Há vários pontos de interrogação neste processo. Por que é que Trump, que assinou o documento para adiar a mudança da embaixada há seis meses, escolheu não o fazer justamente agora?

Analistas dizem que uma acção em relação a Jerusalém poderia vir acompanhada de uma tentativa de relançar o processo de paz, sobretudo se tivesse como objectivo conseguir uma concessão da parte do Governo de Benjamin Netanyahu, exemplifica o antigo negociador norte-americano Aaron David Miller, num artigo no site da CNN.

Mas não há sinais de que essa estratégia exista de facto, nem da parte de diplomatas na região, nem da do enviado da Casa Branca para a questão, o conselheiro e genro de Trump, Jared Kushner. Ainda no fim-de-semana, Kushner esteve num acto público e não deu quaisquer respostas concretas sobre as perspectivas de relançamento do processo de paz.

Para Aaron David Miller, “o problema é não sabermos qual é a estratégia de paz da Administração” americana. E na ausência de uma estratégia coerente, continua, esta acção parece ter sido ditada por “uma combinação da frustração de Trump por ter de assinar de novo o documento da embaixada e por não cumprir, de novo, a sua promessa eleitoral de ter a embaixada em Jerusalém, e o seu desejo de fazer algo que nenhum dos seus predecessores fez”.   

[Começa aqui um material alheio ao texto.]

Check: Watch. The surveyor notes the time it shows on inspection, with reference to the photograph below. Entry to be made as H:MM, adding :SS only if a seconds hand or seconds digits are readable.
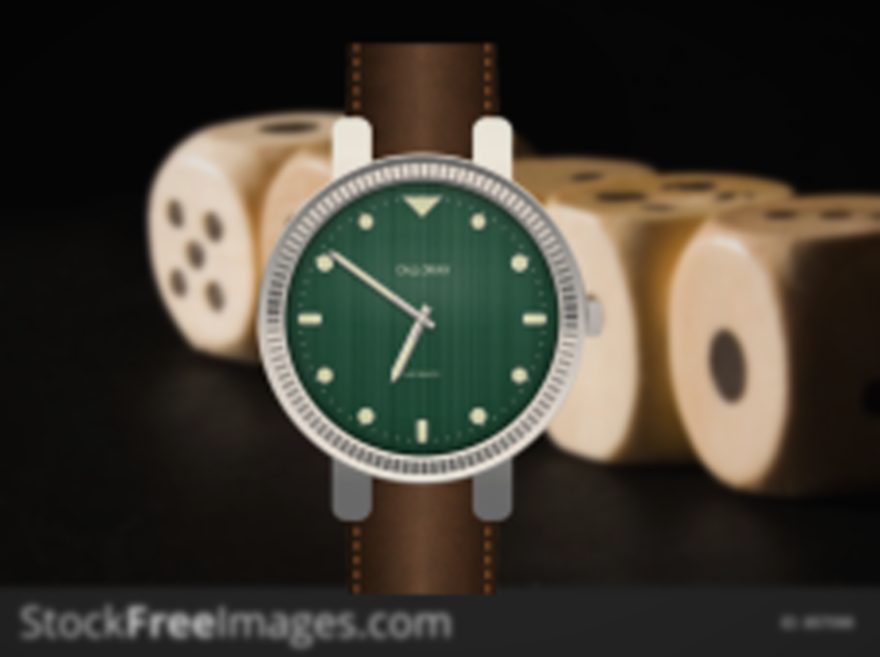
6:51
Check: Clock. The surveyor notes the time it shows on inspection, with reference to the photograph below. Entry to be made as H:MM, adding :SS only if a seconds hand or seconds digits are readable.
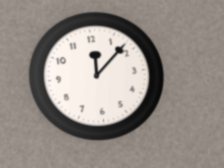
12:08
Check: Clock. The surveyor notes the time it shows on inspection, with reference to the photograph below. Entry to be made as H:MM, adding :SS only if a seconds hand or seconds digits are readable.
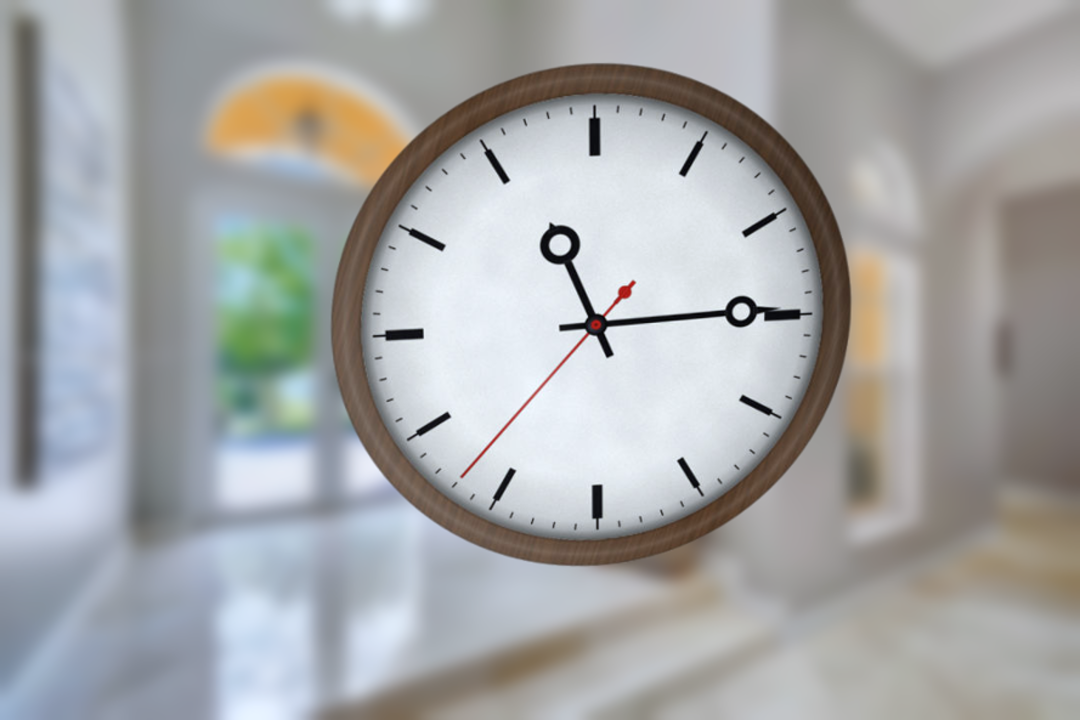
11:14:37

Outro ponto difícil de explicar, para Aaron David Miller, é a reacção da Arábia Saudita, que apesar de ter protestado, o fez com menos veemência. Há quem veja aqui um sinal de um potencial aval a uma iniciativa de paz que esteja a ser planeada. Entre os rumores dos últimos dias, havia uma notícia no New York Times referindo um possível plano de paz sem intervenção palestiniana, que teria sido apresentado pelos sauditas a Mahmoud Abbas numa viagem que este fez o mês passado à Arábia Saudita. Um plano tão favorável a Israel que seria, segundo este jornal, impossível de aceitar por um líder palestiniano.  

Já o analista Yousef Munayyer, presidente de um grupo pró-palestiniano nos EUA, vê a conversa do Presidente americano com o líder palestiniano de modo diferente: “Acho que Trump deu um ultimato a Abbas. Está à espera da sua resposta, e está a deixar a decisão sobre Jerusalém como a ameaça em cima da sua cabeça”.  

Esta teoria aparece fortalecida tendo em conta a notícia sobre o acordo alegadamente proposto aos palestinianos, e explicaria porque há divulgação de informação sobre a mudança da embaixada do lado de palestiniano mas não do lado americano.